HIV-infected patients present yet a different scenario. As in
children, lymph-node enlargement is more common (43%) than in
non-HIV infected individuals (13%).
If a patient was infected with Tb before acquiring the HIV virus or
while their CD4 count was >200, findings resembling typical
post-primary infection may be seen. In HIV-infected patients, a
major differential consideration for a reticulonodular pattern on
chest radiograph is Pneumocystis carinii infection which may mimic
early miliary Tb. Similarly, cytomegalovirus pneumonitis,
Mycobacterium avium complex, and lymphocytic interstitial
pneumonitis can also produce a miliary pattern.
With proper treatment of miliary Tb, radiographic clearing over
4 to 6 weeks is the norm. While the time to normalization of the
chest radiograph is highly variable and depends on many factors,
including the age of the patient and the severity of disease at
time of initiation of treatment, complete clearing is generally
seen by 16 weeks and often after just 4 to 6 weeks.

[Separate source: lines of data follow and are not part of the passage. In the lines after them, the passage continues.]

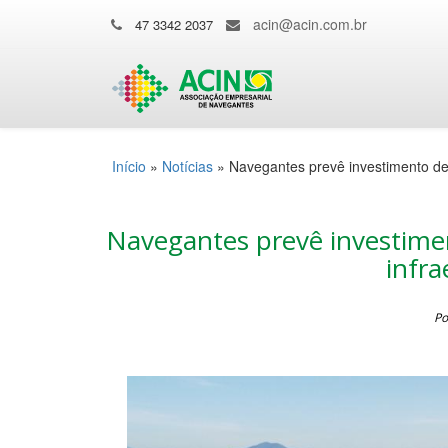
acin@acin.com.br
47 3342 2037
Início
»
Notícias
»
Navegantes prevê investimento de
Navegantes prevê investime
infra
Po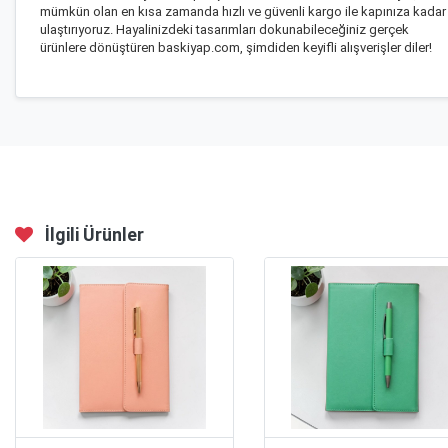
mümkün olan en kısa zamanda hızlı ve güvenli kargo ile kapınıza kadar
ulaştırıyoruz. Hayalinizdeki tasarımları dokunabileceğiniz gerçek
ürünlere dönüştüren baskiyap.com, şimdiden keyifli alışverişler diler!
İlgili Ürünler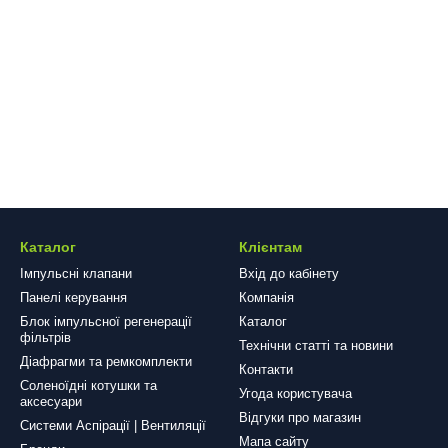
Каталог
Клієнтам
Імпульсні клапани
Вхід до кабінету
Панелі керування
Компанія
Блок імпульсної регенерації
Каталог
фільтрів
Технічни статті та новини
Діафрагми та ремкомплекти
Контакти
Соленоїдні котушки та
Угода користувача
аксесуари
Відгуки про магазин
Системи Аспірації | Вентиляції
Мапа сайту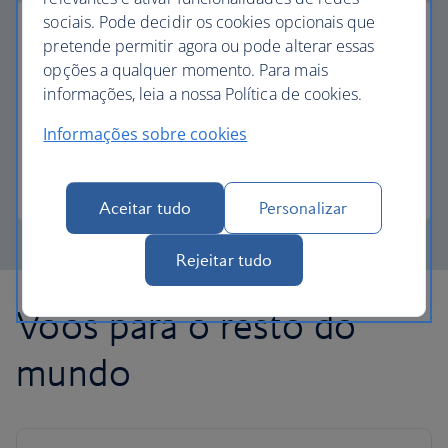
sociais. Pode decidir os cookies opcionais que
pretende permitir agora ou pode alterar essas
opções a qualquer momento. Para mais
pagamento parcial com avios
informações, leia a nossa Política de cookies.
Informações sobre cookies
Reduza o custo do seu próximo voo com Avios.
Saiba mais sobre o pagamento parcial
Aceitar tudo
Personalizar
Rejeitar tudo
Voos para o resto do
mundo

Younger patients usually recover more rapidly than older patients.
Just as Tb has been assigned many names throughout time, its
radiologic manifestations are legion. Miliary Tb is one subset of
all forms of tuberculous infection which is often readily
identifiable on plain chest radiograph. In consideration of its
potential for morbidity and mortality and its equally favorable
response to proper timely therapy, it is essential that the
radiologist is familiar with the appearance of miliary Tb and
suggests the possibility in the proper clinical setting.